Interestingly, the quality of the TTS system used to generate synthetic data is not directly correlated with the performance improvements observed. For instance, although Tacotron produces higher-quality audio, the DLM trained on its outputs does not perform as well as those trained on noisier TTS outputs from YourTTS or RichTTS. This suggests that diversified and noisier training data might be more beneficial for error correction tasks.

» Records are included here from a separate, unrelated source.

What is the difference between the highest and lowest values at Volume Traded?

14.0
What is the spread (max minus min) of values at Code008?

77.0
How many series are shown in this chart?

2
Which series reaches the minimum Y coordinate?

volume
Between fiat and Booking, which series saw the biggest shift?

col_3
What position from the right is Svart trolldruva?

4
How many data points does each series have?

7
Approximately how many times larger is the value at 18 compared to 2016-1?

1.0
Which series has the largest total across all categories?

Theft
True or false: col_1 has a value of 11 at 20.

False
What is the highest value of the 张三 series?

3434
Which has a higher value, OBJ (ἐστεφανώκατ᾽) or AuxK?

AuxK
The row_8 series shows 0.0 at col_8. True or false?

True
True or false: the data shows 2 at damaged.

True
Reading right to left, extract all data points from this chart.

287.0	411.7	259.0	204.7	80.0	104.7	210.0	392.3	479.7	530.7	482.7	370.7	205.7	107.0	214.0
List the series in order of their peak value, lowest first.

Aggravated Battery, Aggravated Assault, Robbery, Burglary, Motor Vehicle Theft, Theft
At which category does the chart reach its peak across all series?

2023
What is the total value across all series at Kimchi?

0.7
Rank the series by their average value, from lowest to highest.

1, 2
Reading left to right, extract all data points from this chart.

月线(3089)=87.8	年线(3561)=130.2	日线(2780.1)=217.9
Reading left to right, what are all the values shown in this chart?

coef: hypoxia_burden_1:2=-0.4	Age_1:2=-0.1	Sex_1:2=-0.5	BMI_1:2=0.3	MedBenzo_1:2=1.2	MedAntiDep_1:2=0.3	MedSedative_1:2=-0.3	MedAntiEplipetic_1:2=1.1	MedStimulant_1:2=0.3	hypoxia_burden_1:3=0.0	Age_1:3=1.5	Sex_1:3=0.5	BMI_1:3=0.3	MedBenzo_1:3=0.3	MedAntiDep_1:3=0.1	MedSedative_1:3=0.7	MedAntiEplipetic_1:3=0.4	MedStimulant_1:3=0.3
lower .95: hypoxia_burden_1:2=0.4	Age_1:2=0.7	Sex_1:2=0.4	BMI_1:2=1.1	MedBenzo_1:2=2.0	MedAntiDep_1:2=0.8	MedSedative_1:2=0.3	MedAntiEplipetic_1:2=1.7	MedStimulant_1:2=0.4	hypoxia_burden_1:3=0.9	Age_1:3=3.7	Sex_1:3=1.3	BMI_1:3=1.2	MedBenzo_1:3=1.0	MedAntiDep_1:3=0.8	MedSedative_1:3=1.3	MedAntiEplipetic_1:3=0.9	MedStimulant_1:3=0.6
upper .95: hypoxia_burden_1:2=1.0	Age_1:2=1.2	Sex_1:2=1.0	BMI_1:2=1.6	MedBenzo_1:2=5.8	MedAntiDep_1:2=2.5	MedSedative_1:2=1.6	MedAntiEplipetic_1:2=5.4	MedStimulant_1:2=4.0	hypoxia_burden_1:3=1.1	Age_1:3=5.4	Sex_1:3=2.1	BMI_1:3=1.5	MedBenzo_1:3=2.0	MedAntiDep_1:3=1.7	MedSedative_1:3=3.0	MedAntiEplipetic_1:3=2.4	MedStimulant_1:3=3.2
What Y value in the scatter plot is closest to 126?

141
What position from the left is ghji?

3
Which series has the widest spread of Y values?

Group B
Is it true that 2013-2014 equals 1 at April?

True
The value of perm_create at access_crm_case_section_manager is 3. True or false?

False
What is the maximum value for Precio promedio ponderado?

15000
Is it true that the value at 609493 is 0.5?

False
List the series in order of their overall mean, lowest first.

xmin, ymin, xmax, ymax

Practical and Theoretical Implications

The practical implications of deploying DLMs include significant enhancements in ASR systems across various domains without the need for extensive real-world audio data. The ability of DLMs to generalize and apply to different ASR architectures makes them a versatile tool in the field of speech recognition.

Theoretically, this research underscores the potential of using error correction models over traditional LMs in ASR systems. By focusing on correcting the specific types of errors made by ASR systems, DLMs offer a deeper integration between acoustic and linguistic modeling.

Future Directions

Potential future directions for research include:

Variational Approaches: Exploring variational methods to refine the error correction mechanism.
Enhanced Noise Models: Developing more sophisticated noise models to generate synthetic training data that better capture real-world variability.
Larger and Diverse Corpses: Scaling up the text corpus to more varied domains to further enhance the generalization capability of DLMs.

Conclusion

The Denoising LLM presented in this paper marks a significant advancement in ASR performance. By leveraging synthetic data and sophisticated error correction techniques, the DLM achieves state-of-the-art results, demonstrating the potential of error correction models to surpass traditional LLMs in practical ASR applications. This work lays the groundwork for future explorations in model scalability, data augmentation strategies, and the potential utility of DLMs in diverse ASR tasks.